Harrington is, however, looking forward to one thing: her job as a cleaner in St Vincent’s Hospital, Fairview, her first shift back set for this weekend. She’ll bring some sweets and chocolates and the later pull out the karaoke machine and press Candi Staton’s Young Hearts Run Free, and if some of this may be at odds with a recently crowned Olympic champion she more than willingly embraces it.

That's my job, I go in, I clean, I sing, I dance, I talk to the patients, and I absolutely love it

“While I am a domestic cleaner in there, and I go in and I do my job cleaning I get it done really quick, and then I like to spend time with the patients as well a lot of the time.

“They don’t have many people going into visit them so we are trying to lift their spirits and put a bit of music on, get the karaoke going and take requests often for what songs they want. We’ll have some tea and coffee and we’ll have the biscuits out, it’s about trying to put a smile on their face.

“They don’t see me as anything, they see me as Kellie Harrington, the person who’s been working there for the last 11 years. There are no airs and graces and that’s what I love about it. Now obviously when I go in this weekend it will be a bit different but that will blow over and it will settle down quick enough with them. That’s my job, I go in, I clean, I sing, I dance, I talk to the patients, and I absolutely love it.

“These are my day-oners, these are the ones who see me scrubbing toilets, scrubbing skirting boards and after that then getting up on my break and going out for a run because I need to go for a run, and then coming back, having a shower and getting ready to scrub some more.”

She's also looking forward to getting back into the ring, whether that's for a national championships next month, or a possible World Championship in Belgrade in October. The 31-year-old will soon meet with her agent David McHugh, Irish boxing high-performance manager Bernard Dunne too, only now is not the time to make any concrete plans.

I'm able to walk away and not let all of this go to my head. I'm not going to lose myself at all

“When the opportunity comes to get back into the ring, I don’t think it will be hard because that’s what I enjoy, I enjoy the build-up to getting there, I enjoy the love-hate relationship with boxing that I have before I step into the ring, the moment of ‘what am I doing here? This is my last fight, I’m never coming back again. This is my last fight, I’m telling you, I’m not joking you, I’m done after this’. I enjoy that, that’s what keeps me going.”

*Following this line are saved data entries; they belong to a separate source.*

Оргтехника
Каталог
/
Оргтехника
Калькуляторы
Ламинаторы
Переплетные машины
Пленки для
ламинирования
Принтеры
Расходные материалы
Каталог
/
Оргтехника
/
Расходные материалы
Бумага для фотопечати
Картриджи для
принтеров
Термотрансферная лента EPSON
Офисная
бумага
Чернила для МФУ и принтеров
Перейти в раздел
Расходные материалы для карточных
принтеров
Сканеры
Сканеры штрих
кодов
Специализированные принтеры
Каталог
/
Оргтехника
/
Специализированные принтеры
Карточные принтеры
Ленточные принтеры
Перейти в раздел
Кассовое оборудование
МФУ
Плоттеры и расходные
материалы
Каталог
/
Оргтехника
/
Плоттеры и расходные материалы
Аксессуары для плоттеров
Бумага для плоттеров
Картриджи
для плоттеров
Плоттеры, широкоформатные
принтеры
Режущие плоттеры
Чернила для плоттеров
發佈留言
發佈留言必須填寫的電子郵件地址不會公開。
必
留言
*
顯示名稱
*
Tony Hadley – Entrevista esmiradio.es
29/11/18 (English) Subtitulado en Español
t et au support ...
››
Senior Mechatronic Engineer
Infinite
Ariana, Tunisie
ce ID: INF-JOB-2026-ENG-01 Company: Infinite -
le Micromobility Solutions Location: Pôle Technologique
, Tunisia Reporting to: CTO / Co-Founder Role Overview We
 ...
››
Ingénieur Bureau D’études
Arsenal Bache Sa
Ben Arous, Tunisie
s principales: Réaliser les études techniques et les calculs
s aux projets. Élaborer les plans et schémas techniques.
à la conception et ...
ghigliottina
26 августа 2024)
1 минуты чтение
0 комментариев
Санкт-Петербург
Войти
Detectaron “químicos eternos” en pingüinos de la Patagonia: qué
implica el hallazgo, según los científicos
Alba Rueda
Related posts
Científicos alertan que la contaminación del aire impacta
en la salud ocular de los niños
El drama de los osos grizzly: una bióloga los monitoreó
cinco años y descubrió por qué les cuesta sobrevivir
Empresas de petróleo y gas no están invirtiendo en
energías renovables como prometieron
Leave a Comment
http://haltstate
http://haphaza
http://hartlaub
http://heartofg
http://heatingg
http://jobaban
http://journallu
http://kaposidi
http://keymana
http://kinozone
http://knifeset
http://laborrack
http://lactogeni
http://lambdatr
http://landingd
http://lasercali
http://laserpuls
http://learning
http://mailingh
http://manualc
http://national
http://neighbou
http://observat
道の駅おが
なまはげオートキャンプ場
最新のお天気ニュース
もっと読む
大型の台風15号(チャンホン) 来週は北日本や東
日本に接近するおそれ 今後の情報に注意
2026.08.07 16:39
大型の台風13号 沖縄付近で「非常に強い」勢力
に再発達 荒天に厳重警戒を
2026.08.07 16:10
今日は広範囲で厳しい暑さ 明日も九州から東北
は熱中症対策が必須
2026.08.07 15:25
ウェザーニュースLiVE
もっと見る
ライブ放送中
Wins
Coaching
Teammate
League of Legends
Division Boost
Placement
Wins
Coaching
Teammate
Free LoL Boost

There is awareness too but no fear of some of the struggles which other Irish Olympic medal winners faced in recent years, particularly Kenny Egan and the late Darren Sutherland in the aftermath of Beijing 2008.

“I suppose each person on the boxing team is going to have their own struggles. I think, personally, because I’m 31, because I’ve lived a life, because I’ve had so much experience in my life, that I’m able to walk away and not let all of this go to my head. I’m not going to lose myself at all.”